WHAT THE EXERCISE ASKS:
In the text below on the risks of cloud computing, who is named as the author of "Normal Accidents"?

QUOTED TEXT:

□ □ □ □ □

The freight train of cloud computing has left the station and is on an exponential growth tear. But just like in the cartoon strips, there might be broken tracks or a chasm ahead with emerging complexity and ensuing fragility in the public cloud. In terms of cloud computing, should enterprises enjoy the fast paced ride, or think cautiously about what lies ahead?

Cloud computing makes sense for companies seeking to deploy IT solutions faster and more flexibly on a pay-as-you go basis. However, it’s not all upside for cloud computing as complexity in cloud environments (especially public) increase, there’s also potential for catastrophic failure within systems.  And while IT and business users should expect occasional downtime, as public cloud complexity rises there’s also potential risks for much worse.

Previous columns have examined architectures and technological complexities of cloud computing environments. We’ve also examined how the moving pieces in cloud computing are often interdependent and tightly coupled where failure in one component can affect the performance of others. We have also seen how it’s wise to not assume large cloud providers offer a safer choice in terms of keeping data secure, and protected from loss.

As cloud environments inevitably experience technological advances, increased multi-tenancy, colossal system sizes, tight coupling of processes and components, and myriad IT personnel decisions (and errors) these systems will grow more risky to the point where system accidents will become commonplace. 

Charles Perrow, author of “Normal Accidents”, says of such environments; “Given (these system) characteristics, multiple and unexpected interactions of failures are inevitable. This is an expression of an integral characteristic of the system, not a statement of frequency.”

Solutions then to these challenges then include adding more redundancy and buffers for components and processes and also additional data protections (i.e. backups on and offsite) to prevent temporary or worse – complete data loss. It should also be a goal to lessen the chances of failure through better training of personnel managing such systems and disaster planning with the expectation that system failure isn’t just possible, it’s very likely.

□ □ □ □ □

DATA ENTRIES:
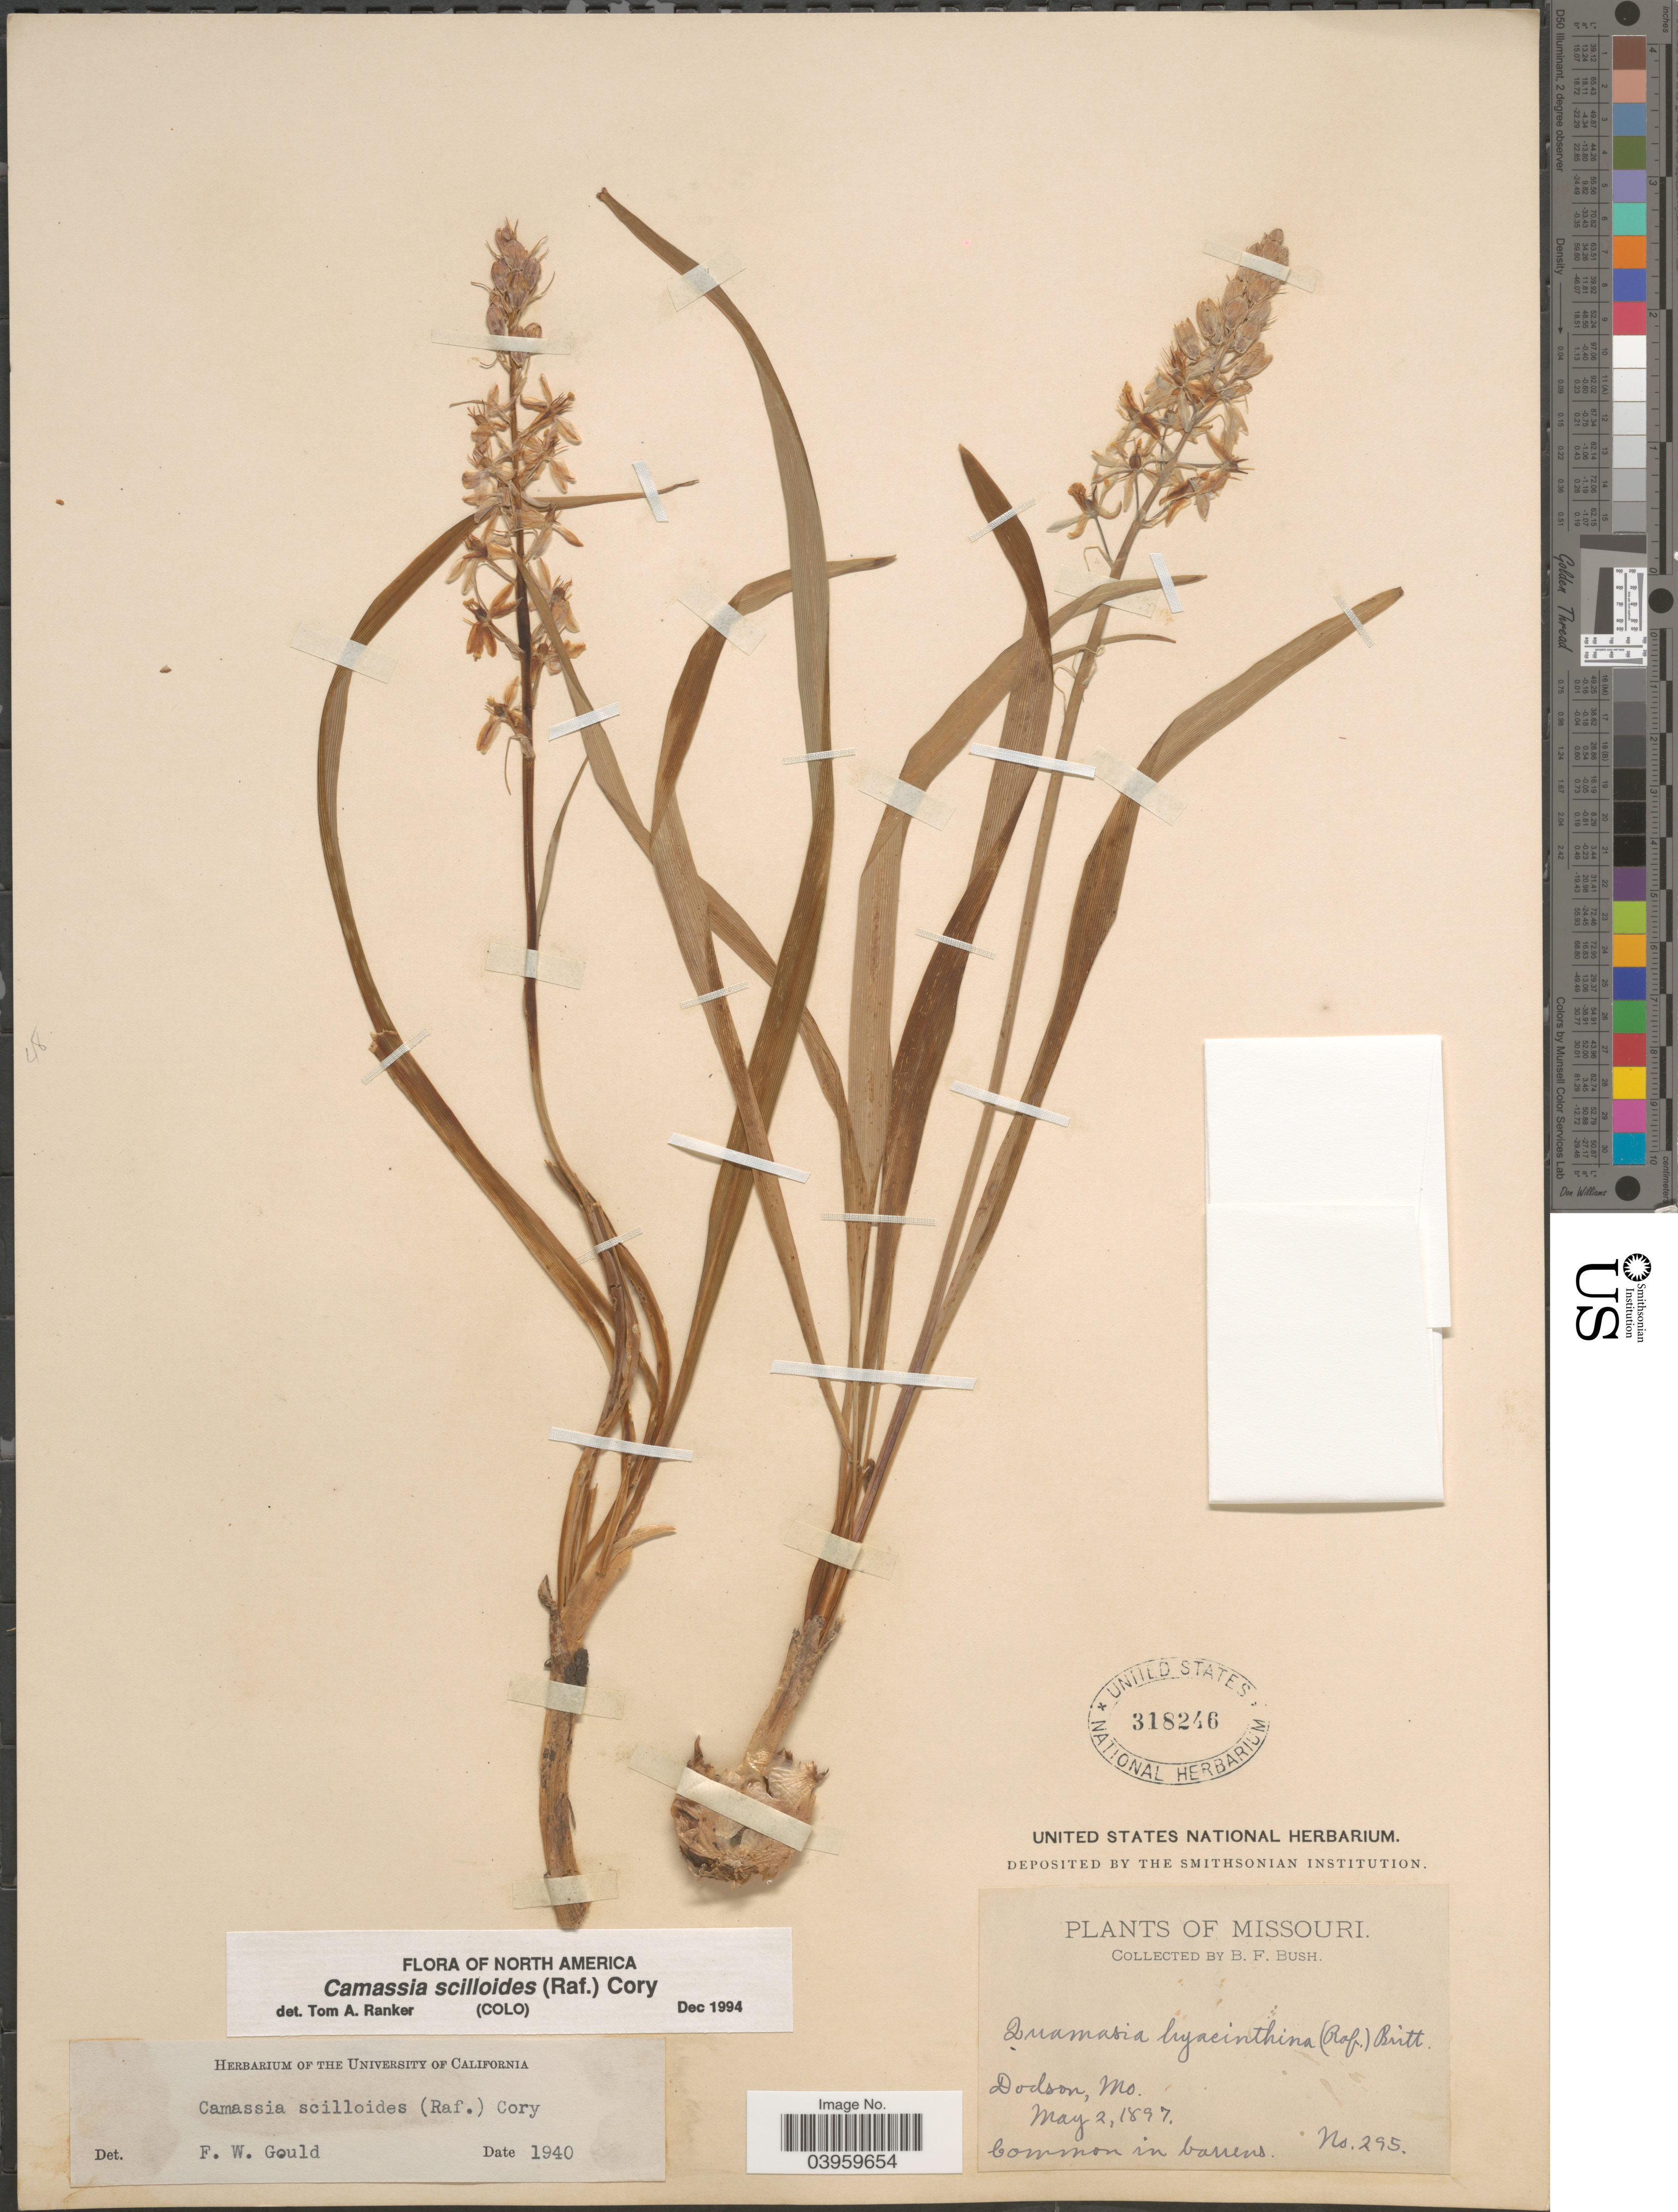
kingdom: Plantae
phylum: Tracheophyta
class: Liliopsida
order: Asparagales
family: Asparagaceae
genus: Camassia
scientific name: Camassia scilloides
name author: (Raf.) Cory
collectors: B. F. Bush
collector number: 295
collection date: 1897-05-02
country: United States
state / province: Missouri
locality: Dodson.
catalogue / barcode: US 318246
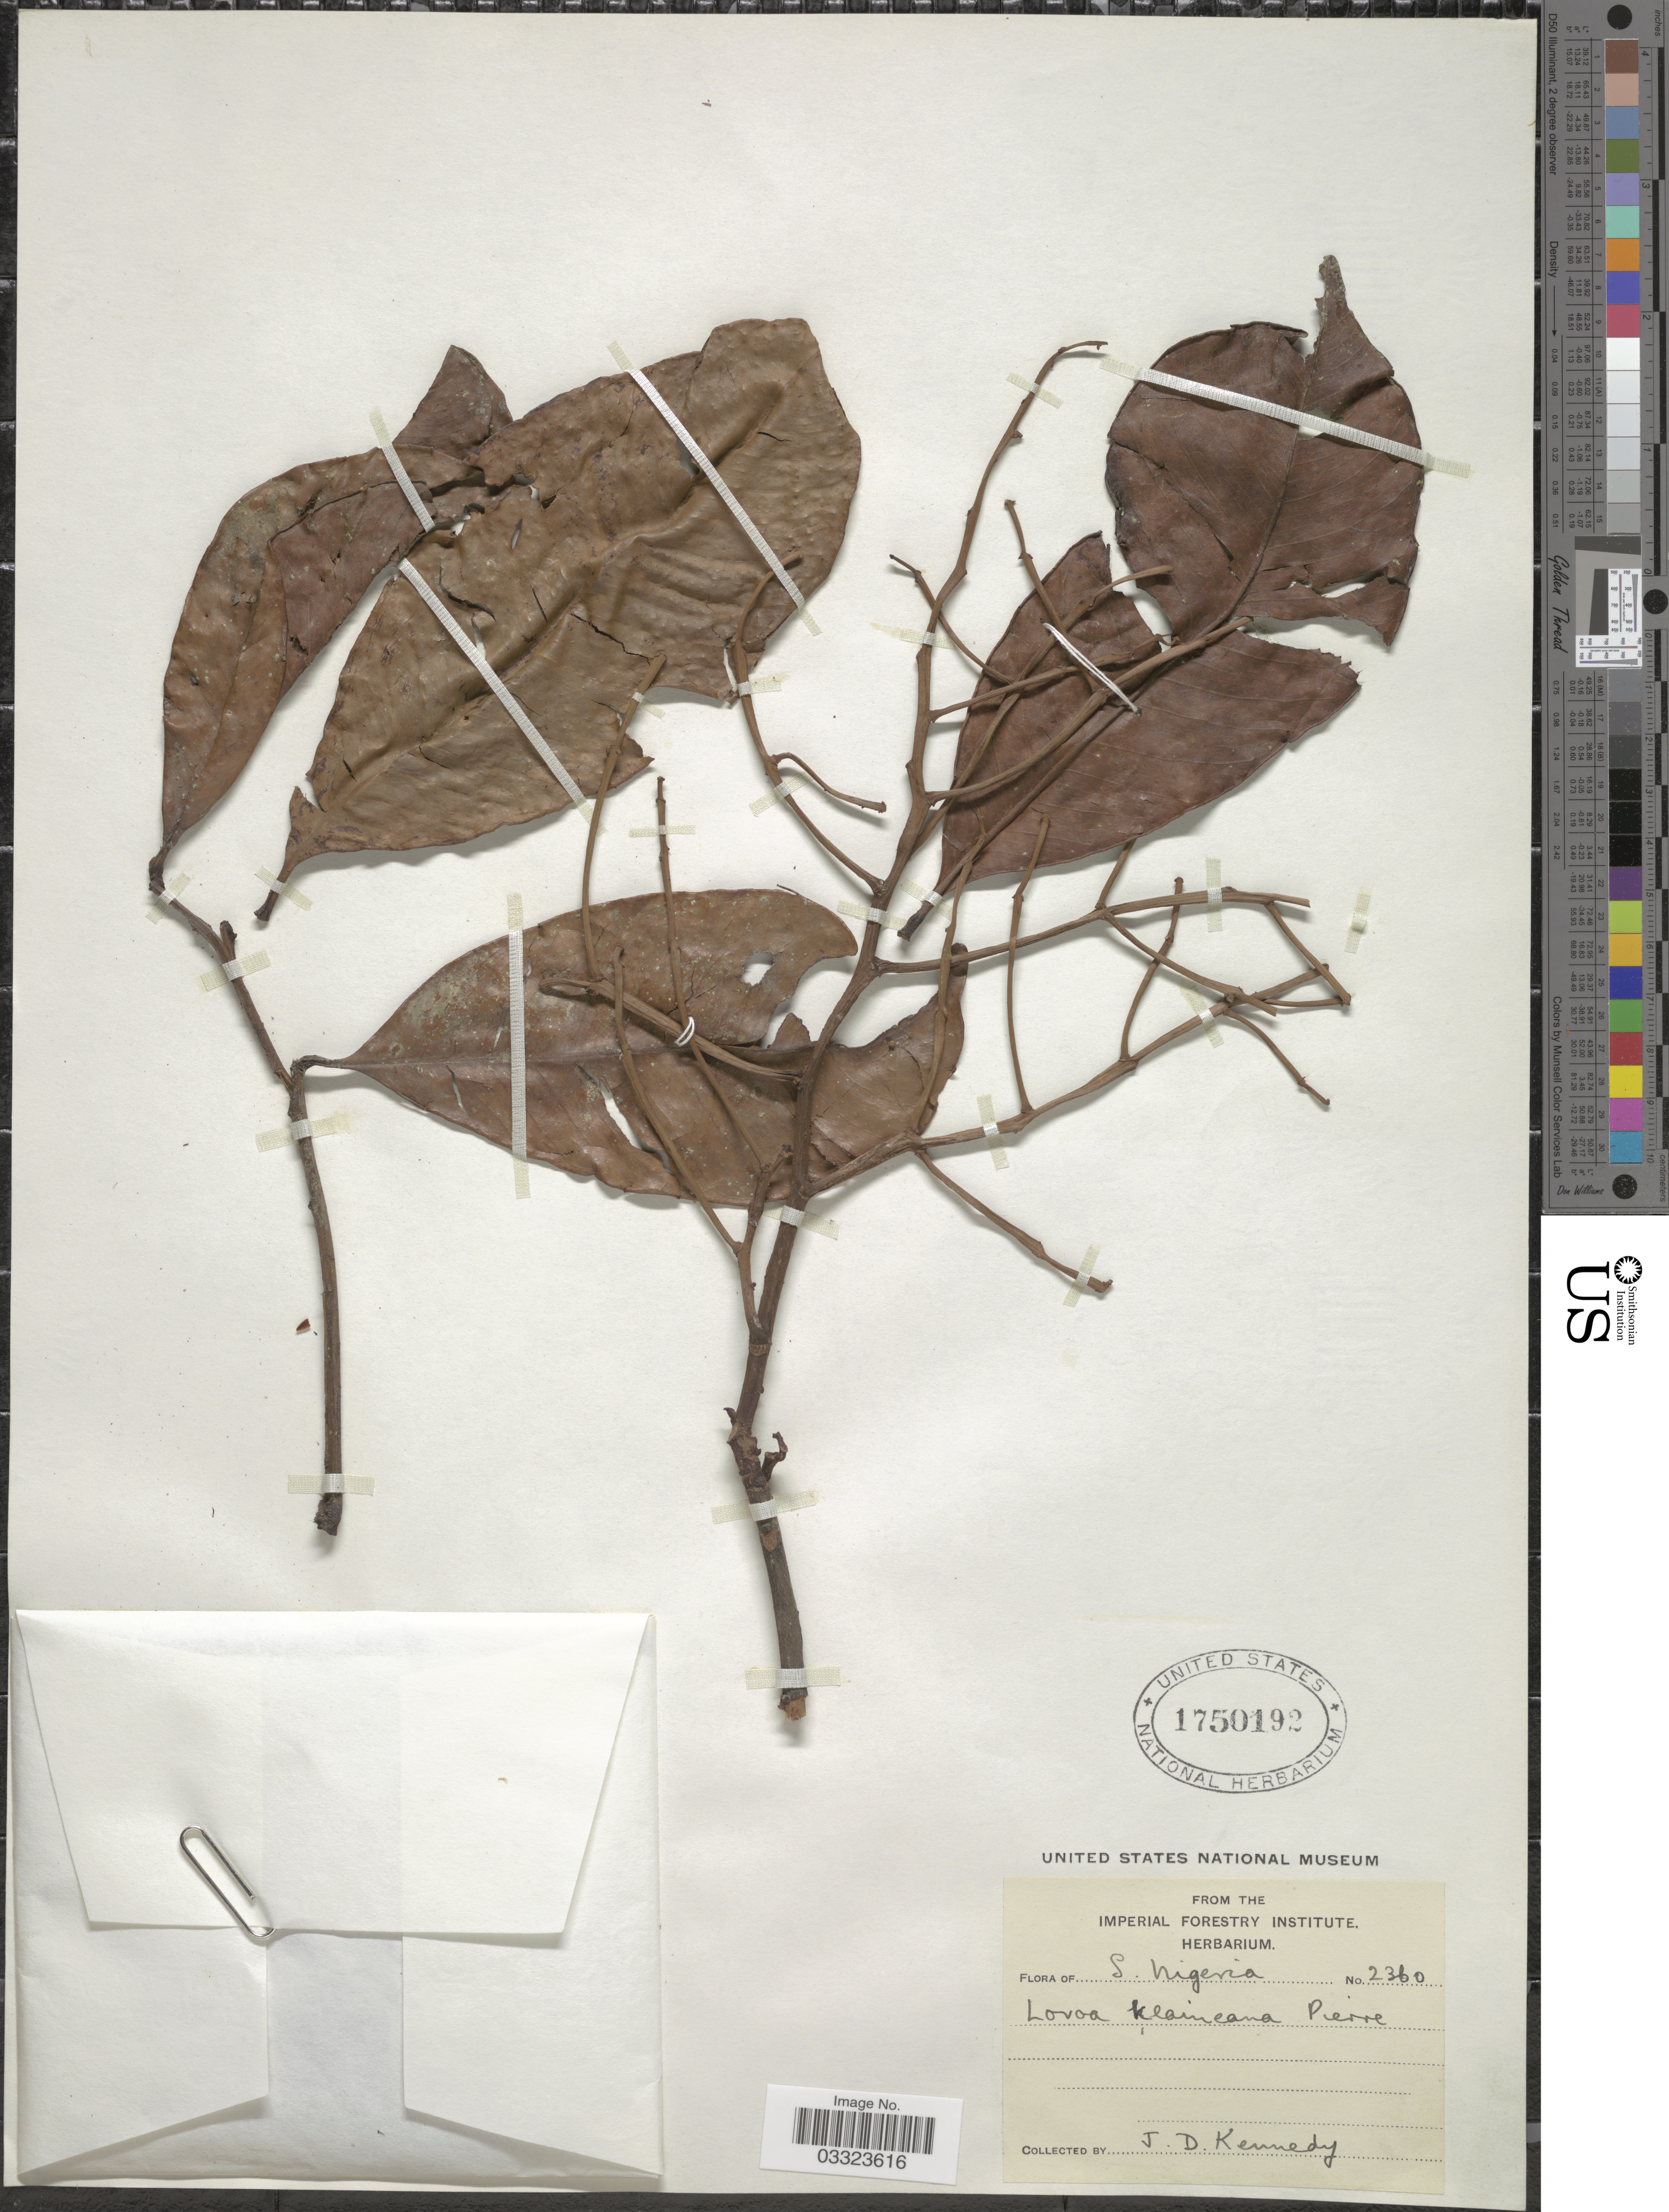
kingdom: Plantae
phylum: Tracheophyta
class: Magnoliopsida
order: Sapindales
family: Meliaceae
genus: Lovoa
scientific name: Lovoa klaineana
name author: Pierre ex Sprague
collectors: J. D. Kennedy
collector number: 2360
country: Nigeria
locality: S. Nigeria.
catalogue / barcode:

□ □ □ □ □

ANSWER FOR THE TASK:
Charles Perrow